Selected text -

■ ■ ■ ■ ■

Three article series about how to manage technical debt in a simple and fun way.

Why teams struggle with technical debt. Technical debt definition adapted to modern times. Introduction to a simple framework to classify and see technical debt impact in a team.

Keep reading!

We will evolve the simple framework by using industry standard definitions, like the sofware architecture illities and explaining by example, grouping them on predefined categories.

Part 2 (coming soon!)

Standardize metrics, language and communication to allow company wide alignment and high level planning. Examples of how this framework can be used across different teams.

Part 3 (coming soon!)

Introduction

Recently, I met with a team to share ideas about how they (engineering and product owners alike) could raise awareness of the importance of their tech-debt, but also how to take ownership of it. For some reason, this team had heavy churn, and the engineers could not find a way to remove or tackle their pain points during their sprints.

■ ■ ■ ■ ■

Instruction 1 -
Copy out the stretch of the technical debt text from "Why teams struggle" through "impact in a team.".
The technical debt text and the rows that follow it are unrelated to each other.

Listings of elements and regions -
■ ■ ■ ■ ■

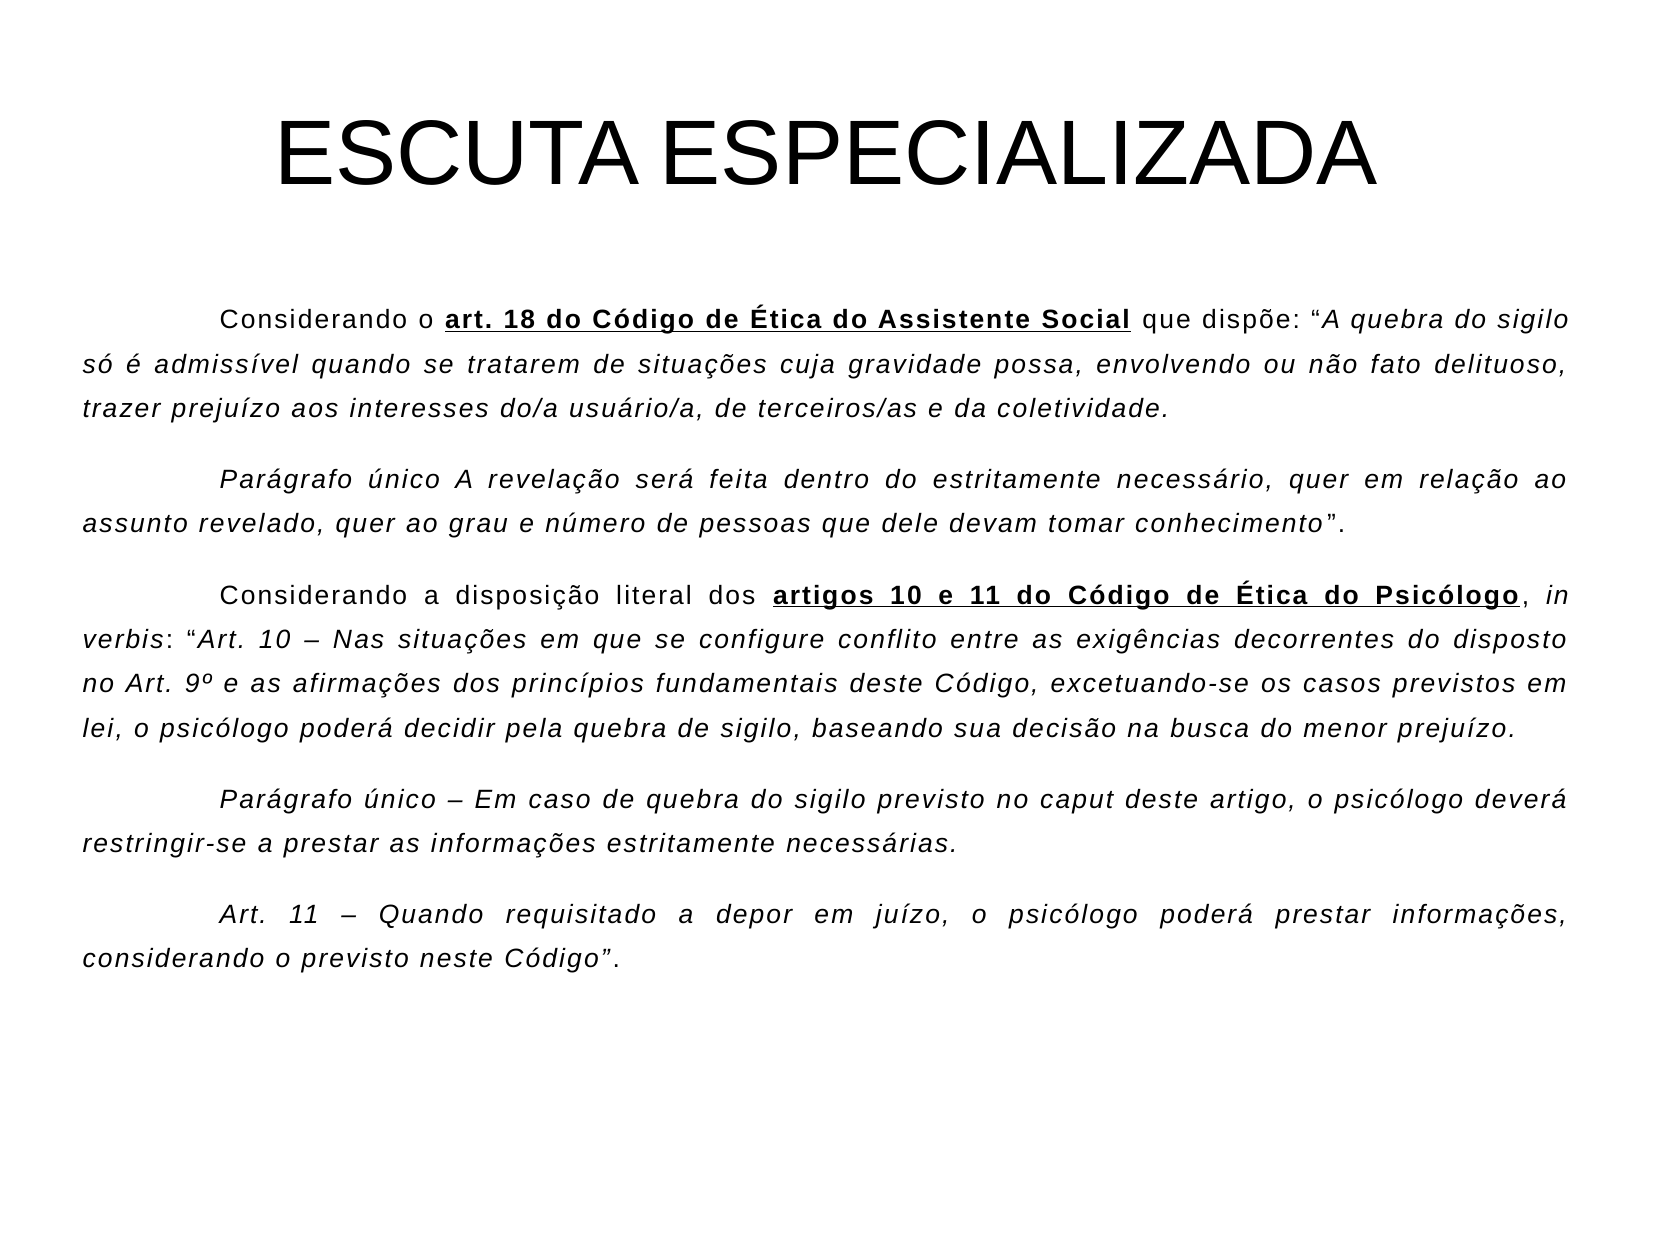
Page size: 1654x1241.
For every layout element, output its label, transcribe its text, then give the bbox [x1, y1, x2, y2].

title ESCUTA ESPECIALIZADA [82, 49, 1571, 257]
list Considerando o art. 18 do Código de Ética do Assistente Social que dispõe: “A quebra do sigilo só é admissível quando se tratarem de situações cuja gravidade possa, envolvendo ou não fato delituoso, trazer prejuízo aos interesses do/a usuário/a, de terceiros/as e da coletividade. Parágrafo único A revelação será feita dentro do estritamente necessário, quer em relação ao assunto revelado, quer ao grau e número de pessoas que dele devam tomar conhecimento”. Considerando a disposição literal dos artigos 10 e 11 do Código de Ética do Psicólogo, in verbis: “Art. 10 – Nas situações em que se configure conflito entre as exigências decorrentes do disposto no Art. 9º e as afirmações dos princípios fundamentais deste Código, excetuando-se os casos previstos em lei, o psicólogo poderá decidir pela quebra de sigilo, baseando sua decisão na busca do menor prejuízo. Parágrafo único – Em caso de quebra do sigilo previsto no caput deste artigo, o psicólogo deverá restringir-se a prestar as informações estritamente necessárias. Art. 11 – Quando requisitado a depor em juízo, o psicólogo poderá prestar informações, considerando o previsto neste Código”. [82, 290, 1571, 1010]
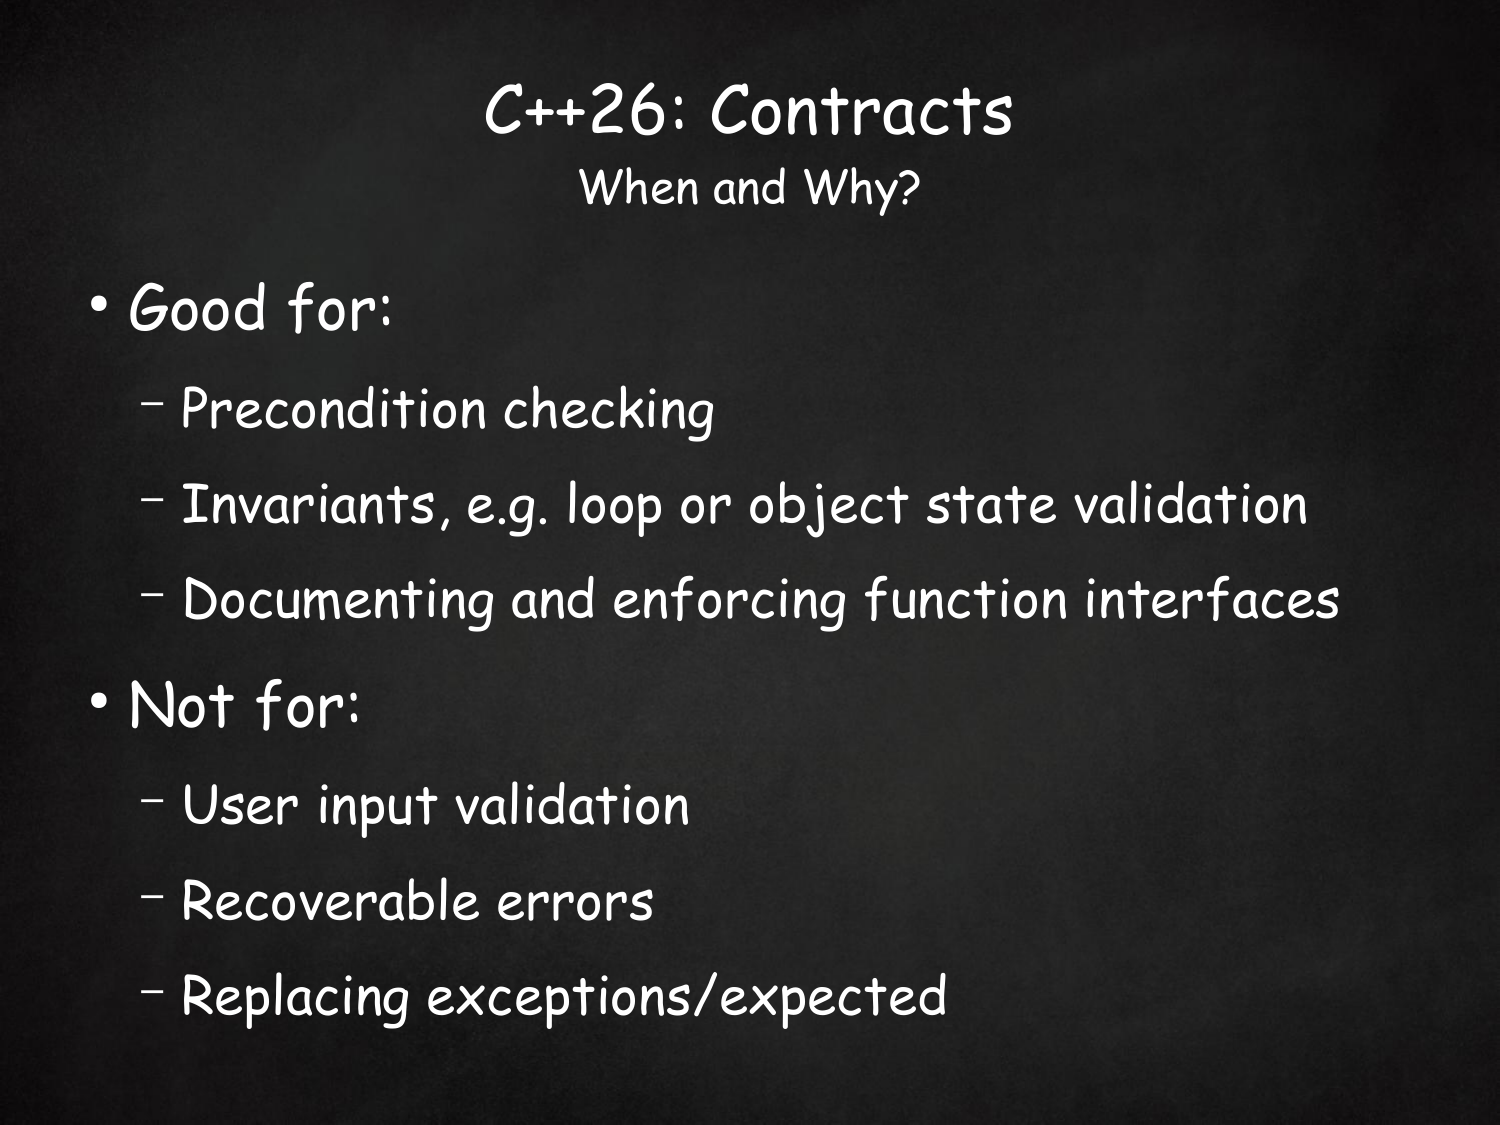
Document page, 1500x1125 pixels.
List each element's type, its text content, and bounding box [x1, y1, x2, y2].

title C++26: Contracts When and Why? [75, 44, 1425, 233]
picture [0, 0, 1500, 1125]
list Good for: Precondition checking Invariants, e.g. loop or object state validation Documenting and enforcing function interfaces Not for: User input validation Recoverable errors Replacing exceptions/expected [75, 263, 1425, 1040]
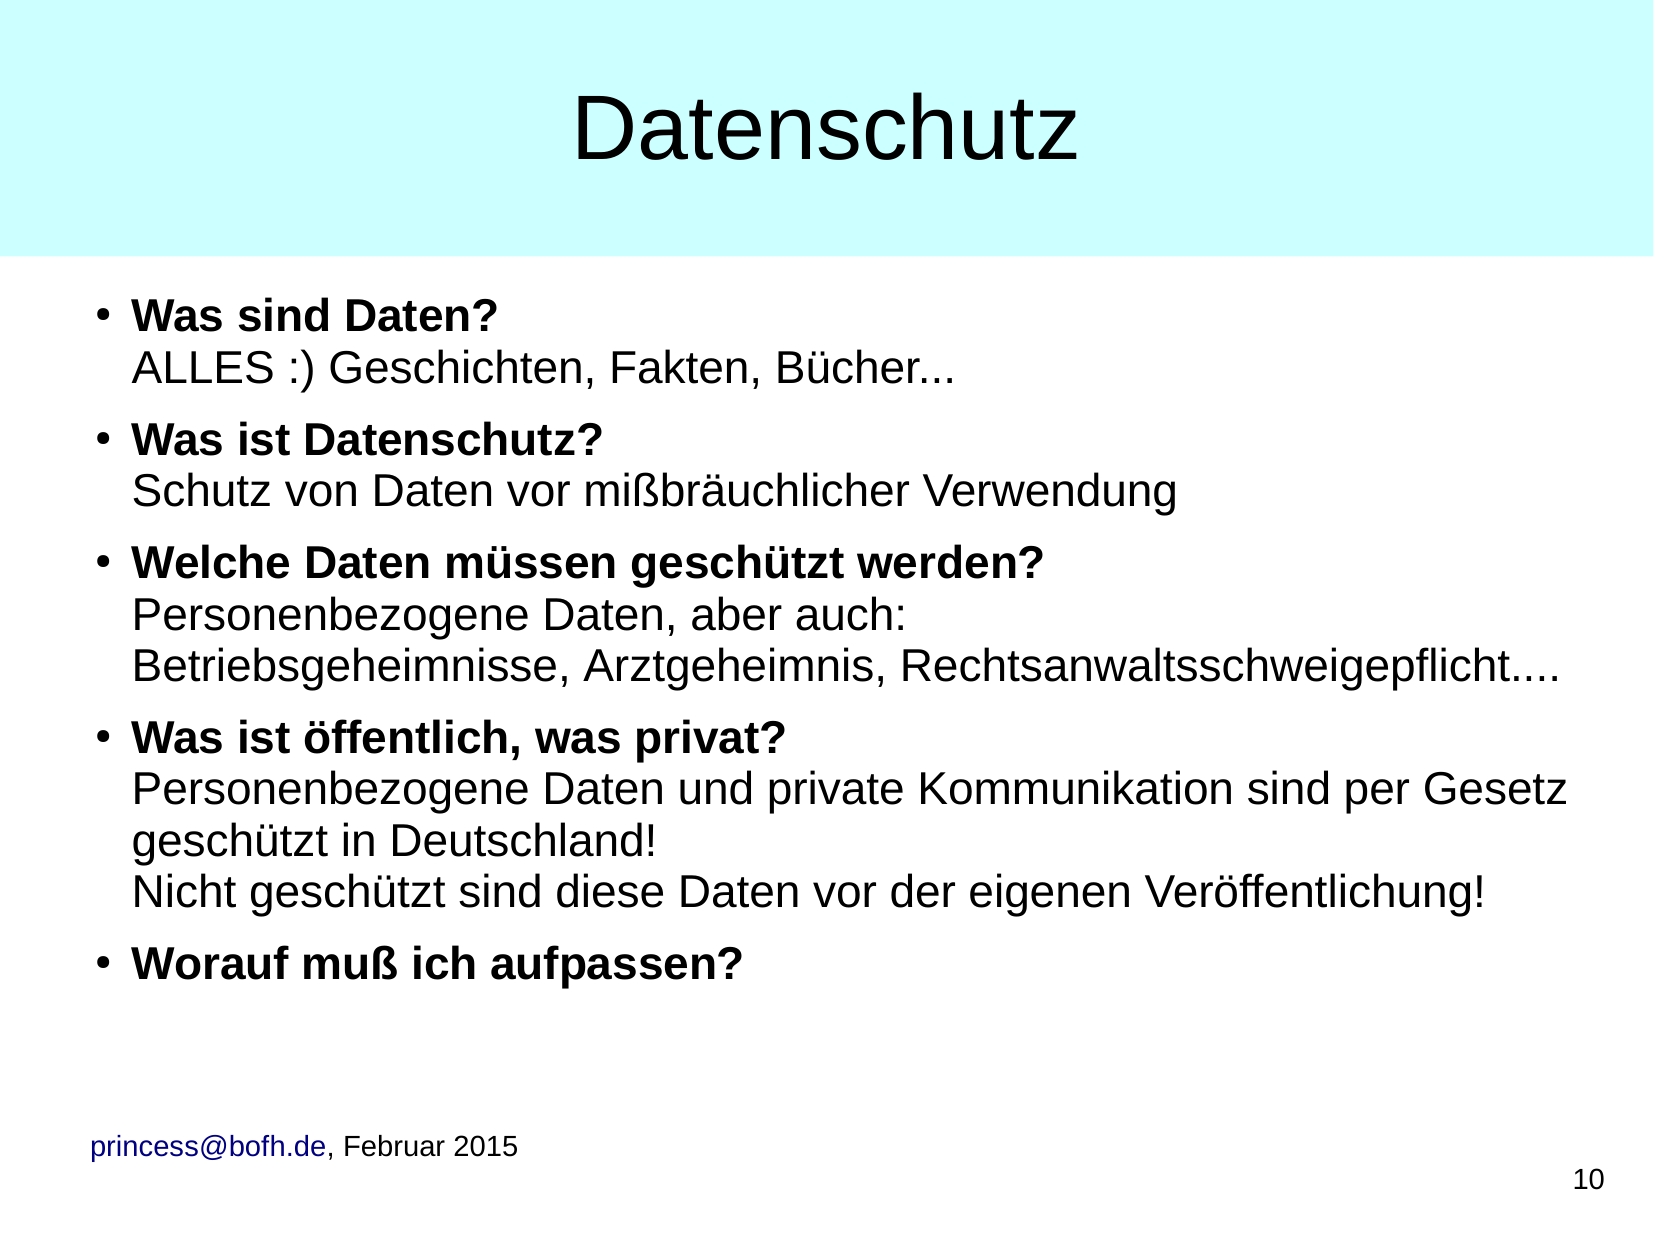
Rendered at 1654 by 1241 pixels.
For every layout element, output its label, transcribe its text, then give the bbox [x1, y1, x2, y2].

title Datenschutz [0, 0, 1654, 257]
list Was sind Daten? ALLES :) Geschichten, Fakten, Bücher... Was ist Datenschutz? Schutz von Daten vor mißbräuchlicher Verwendung Welche Daten müssen geschützt werden? Personenbezogene Daten, aber auch: Betriebsgeheimnisse, Arztgeheimnis, Rechtsanwaltsschweigepflicht.... Was ist öffentlich, was privat? Personenbezogene Daten und private Kommunikation sind per Gesetz geschützt in Deutschland! Nicht geschützt sind diese Daten vor der eigenen Veröffentlichung! Worauf muß ich aufpassen? [82, 290, 1571, 1010]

■ ■ ■ ■ ■

Instruction 2 -
Rewrite the stretch of the rows from the start of the rows through the line that contains "title ESCUTA ESPECIALIZADA", changing "Page size" to "Image dimensions" and keeping everything else the same. Omit the pictures from your answer.

Written response 1 -
Why teams struggle with technical debt. Technical debt definition adapted to modern times. Introduction to a simple framework to classify and see technical debt impact in a team.

Written response 2 -
Image dimensions: 1654x1241.
For every layout element, output its label, transcribe its text, then give the bbox [x1, y1, x2, y2].

title ESCUTA ESPECIALIZADA [82, 49, 1571, 257]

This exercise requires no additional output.